Париж выставил на аукционы сапоги, шали и кружева своих убитых граждан. Изъятые картины и вещи продавались тому, кто предлагал самую высокую цену. Мебель моей семьи, наше серебро и гобелены — доспехи наших рыцарей, темные в пятнах шкафы, на которых были вырезаны фантастические животные, впившиеся когтями в деревянные шары и застывшие, как когда-то казалось, навечно; суровые графы с подбородками, лежащими на гофрированных круглых воротниках, графини, чьи брюзгливые лики тоже навечно были заключены в тяжелые золотые рамы, — все наши призраки исчезли.
Каковым путем шел народ, таковым шел и «Регент», народный бриллиант. В дни Конвента, в дни смерти и осквернения, когда ничто ничего не стоило, бриллиант был украден. Конвент выставил на аукционы очень многое, и в недалеком будущем «Регенту» предстояло быть отданным в заклад.
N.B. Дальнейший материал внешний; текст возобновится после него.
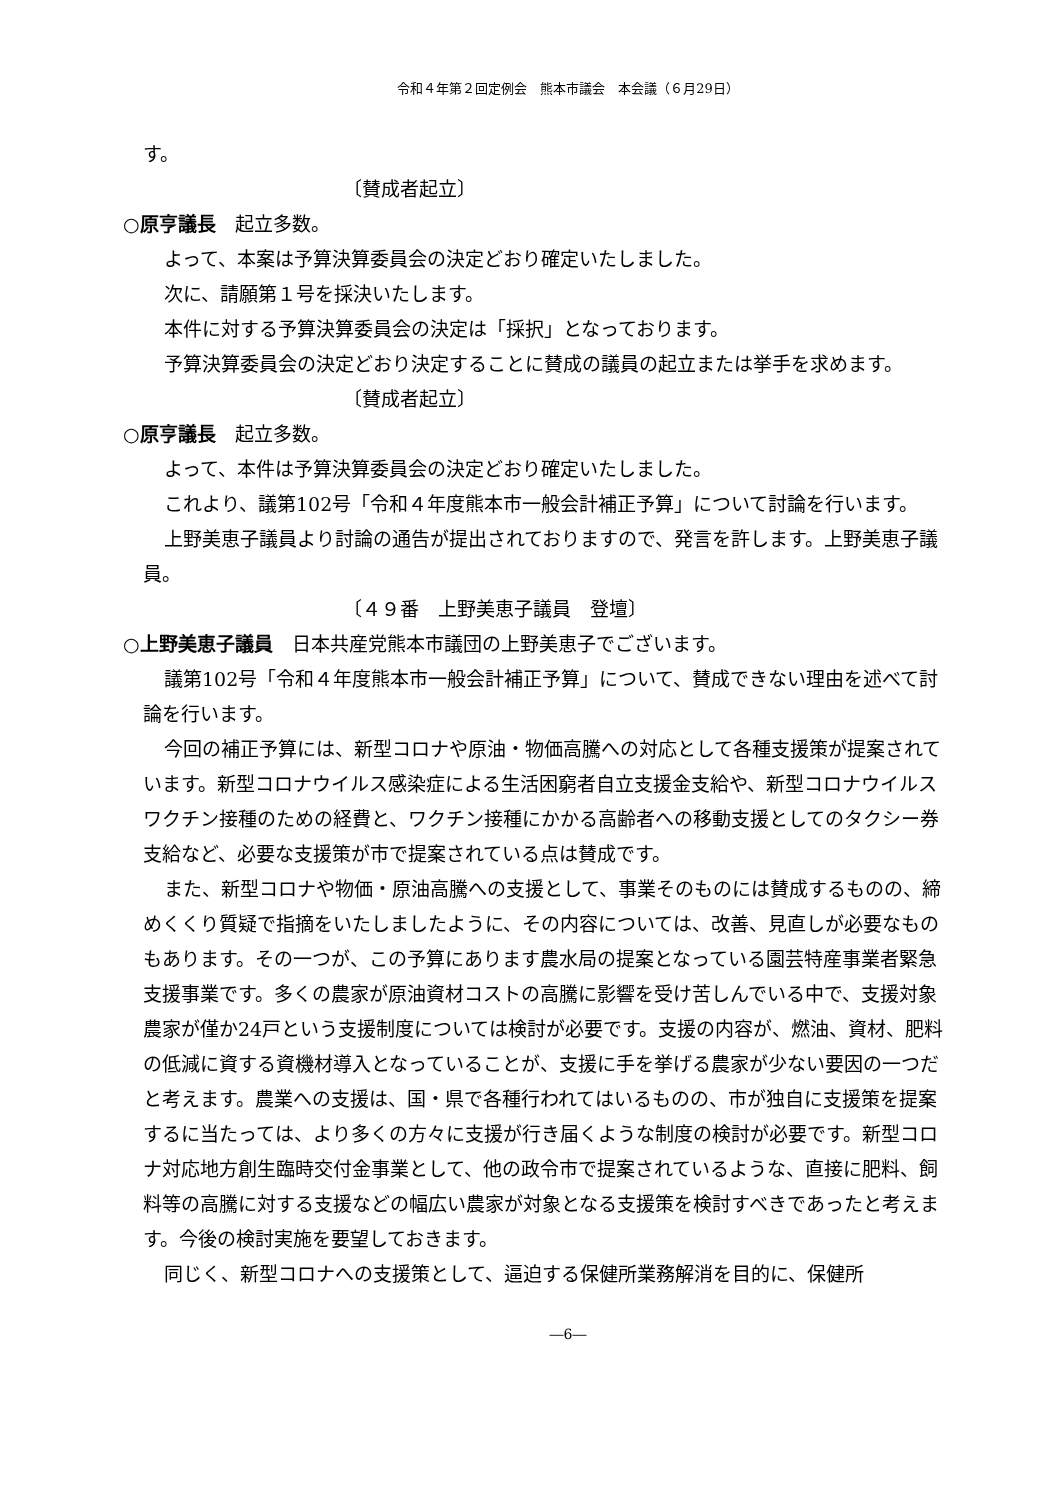令和４年第２回定例会　熊本市議会　本会議（６月29日）
す。
〔賛成者起立〕
○原亨議長　起立多数。
よって、本案は予算決算委員会の決定どおり確定いたしました。
次に、請願第１号を採決いたします。
本件に対する予算決算委員会の決定は「採択」となっております。
予算決算委員会の決定どおり決定することに賛成の議員の起立または挙手を求めます。
〔賛成者起立〕
○原亨議長　起立多数。
よって、本件は予算決算委員会の決定どおり確定いたしました。
これより、議第102号「令和４年度熊本市一般会計補正予算」について討論を行います。
上野美恵子議員より討論の通告が提出されておりますので、発言を許します。上野美恵子議員。
〔４９番　上野美恵子議員　登壇〕
○上野美恵子議員　日本共産党熊本市議団の上野美恵子でございます。
議第102号「令和４年度熊本市一般会計補正予算」について、賛成できない理由を述べて討論を行います。
今回の補正予算には、新型コロナや原油・物価高騰への対応として各種支援策が提案されています。新型コロナウイルス感染症による生活困窮者自立支援金支給や、新型コロナウイルスワクチン接種のための経費と、ワクチン接種にかかる高齢者への移動支援としてのタクシー券支給など、必要な支援策が市で提案されている点は賛成です。
また、新型コロナや物価・原油高騰への支援として、事業そのものには賛成するものの、締めくくり質疑で指摘をいたしましたように、その内容については、改善、見直しが必要なものもあります。その一つが、この予算にあります農水局の提案となっている園芸特産事業者緊急支援事業です。多くの農家が原油資材コストの高騰に影響を受け苦しんでいる中で、支援対象農家が僅か24戸という支援制度については検討が必要です。支援の内容が、燃油、資材、肥料の低減に資する資機材導入となっていることが、支援に手を挙げる農家が少ない要因の一つだと考えます。農業への支援は、国・県で各種行われてはいるものの、市が独自に支援策を提案するに当たっては、より多くの方々に支援が行き届くような制度の検討が必要です。新型コロナ対応地方創生臨時交付金事業として、他の政令市で提案されているような、直接に肥料、飼料等の高騰に対する支援などの幅広い農家が対象となる支援策を検討すべきであったと考えます。今後の検討実施を要望しておきます。
同じく、新型コロナへの支援策として、逼迫する保健所業務解消を目的に、保健所
―6―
Пять директоров захватили власть в 1795 году, и государственные драгоценности были переоценены: «Регент» — один миллион, остальные — одиннадцать миллионов. Директория остановила продажу драгоценностей зарубежным странам, но все же министр финансов скрыл несколько гобеленов, чтобы изъять золото из их нитей. Он позволил армейским пощипать бронзу, севрские вазы с позолоченными оправами и зеркала в деревянных позолоченных рамах, в которых некогда отражались карнавалы интриг, тщеславие и дебоши. Именно в те дни я навсегда утратил свое андалусийское прошлое.